● **WORK INSTRUCTIONS**: Restate word for word the line with "Supervisor Hogan sent" and all lines after it; please stop only at the end of the listing below.
(Beginning of INFORMATION SHOWN)
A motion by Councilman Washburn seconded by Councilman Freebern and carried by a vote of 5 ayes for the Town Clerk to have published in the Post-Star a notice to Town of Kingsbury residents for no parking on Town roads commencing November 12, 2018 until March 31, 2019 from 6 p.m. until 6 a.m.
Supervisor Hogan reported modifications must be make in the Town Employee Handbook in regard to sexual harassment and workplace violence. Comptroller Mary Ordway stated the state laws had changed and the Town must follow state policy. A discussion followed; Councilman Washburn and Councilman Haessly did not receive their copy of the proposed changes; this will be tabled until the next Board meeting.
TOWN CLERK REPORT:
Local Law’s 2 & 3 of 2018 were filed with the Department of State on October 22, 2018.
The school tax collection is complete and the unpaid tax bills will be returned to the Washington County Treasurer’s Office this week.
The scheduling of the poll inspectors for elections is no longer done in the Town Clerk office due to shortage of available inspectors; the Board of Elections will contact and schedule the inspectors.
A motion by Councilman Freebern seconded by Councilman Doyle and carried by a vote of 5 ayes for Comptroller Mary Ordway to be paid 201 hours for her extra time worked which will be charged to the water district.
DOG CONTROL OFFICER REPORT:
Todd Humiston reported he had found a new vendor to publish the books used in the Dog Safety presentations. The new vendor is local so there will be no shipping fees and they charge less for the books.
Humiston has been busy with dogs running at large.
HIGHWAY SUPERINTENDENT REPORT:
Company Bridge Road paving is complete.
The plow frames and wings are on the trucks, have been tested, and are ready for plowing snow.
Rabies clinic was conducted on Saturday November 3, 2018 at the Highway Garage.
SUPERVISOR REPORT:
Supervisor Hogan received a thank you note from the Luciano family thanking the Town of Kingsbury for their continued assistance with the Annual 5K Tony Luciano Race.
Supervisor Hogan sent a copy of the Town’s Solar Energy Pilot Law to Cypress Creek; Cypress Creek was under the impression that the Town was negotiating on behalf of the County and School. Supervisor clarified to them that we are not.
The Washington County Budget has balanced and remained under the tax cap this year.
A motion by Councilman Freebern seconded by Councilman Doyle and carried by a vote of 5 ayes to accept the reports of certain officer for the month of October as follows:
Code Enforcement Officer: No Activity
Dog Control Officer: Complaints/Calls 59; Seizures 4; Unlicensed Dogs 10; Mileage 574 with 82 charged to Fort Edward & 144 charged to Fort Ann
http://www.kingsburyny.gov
(End of INFORMATION SHOWN)
● **WRITTEN SOLUTION**:
Supervisor Hogan sent a copy of the Town’s Solar Energy Pilot Law to Cypress Creek; Cypress Creek was under the impression that the Town was negotiating on behalf of the County and School. Supervisor clarified to them that we are not.
The Washington County Budget has balanced and remained under the tax cap this year.
A motion by Councilman Freebern seconded by Councilman Doyle and carried by a vote of 5 ayes to accept the reports of certain officer for the month of October as follows:
Code Enforcement Officer: No Activity
Dog Control Officer: Complaints/Calls 59; Seizures 4; Unlicensed Dogs 10; Mileage 574 with 82 charged to Fort Edward & 144 charged to Fort Ann
http://www.kingsburyny.gov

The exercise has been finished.